_WHAT YOU WILL DO_
If a record below holds a picture, drop the picture and copy everything else exactly.

_PROVIDED RECORDS_
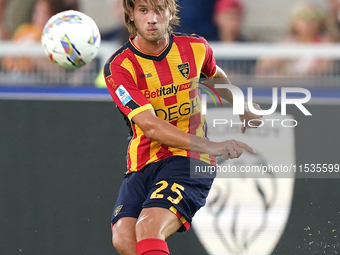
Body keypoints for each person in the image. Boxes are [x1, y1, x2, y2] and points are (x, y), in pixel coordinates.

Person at [103, 0, 262, 254]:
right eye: (143, 10)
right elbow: (151, 127)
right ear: (131, 15)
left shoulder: (195, 48)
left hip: (190, 159)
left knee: (149, 227)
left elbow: (214, 74)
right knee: (124, 239)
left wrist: (241, 106)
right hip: (143, 163)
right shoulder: (119, 67)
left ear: (171, 13)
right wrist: (214, 145)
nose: (152, 19)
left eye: (159, 10)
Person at [255, 2, 334, 77]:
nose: (307, 22)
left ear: (321, 22)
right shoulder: (287, 43)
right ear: (293, 21)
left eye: (313, 17)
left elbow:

_FINISHED EXERCISE_
Body keypoints for each person in the image. Boxes are [x1, y1, x2, y2] and points are (x, y), in pixel coordinates.

Person at [103, 0, 262, 254]:
right eye: (143, 10)
right elbow: (151, 127)
right ear: (131, 15)
left shoulder: (195, 48)
left hip: (190, 159)
left knee: (149, 227)
left elbow: (214, 74)
right knee: (124, 239)
left wrist: (241, 106)
right hip: (143, 163)
right shoulder: (119, 67)
left ear: (171, 13)
right wrist: (214, 145)
nose: (152, 19)
left eye: (159, 10)
Person at [255, 2, 334, 77]:
nose: (307, 22)
left ear: (321, 22)
right shoulder: (287, 43)
right ear: (293, 21)
left eye: (313, 17)
left elbow:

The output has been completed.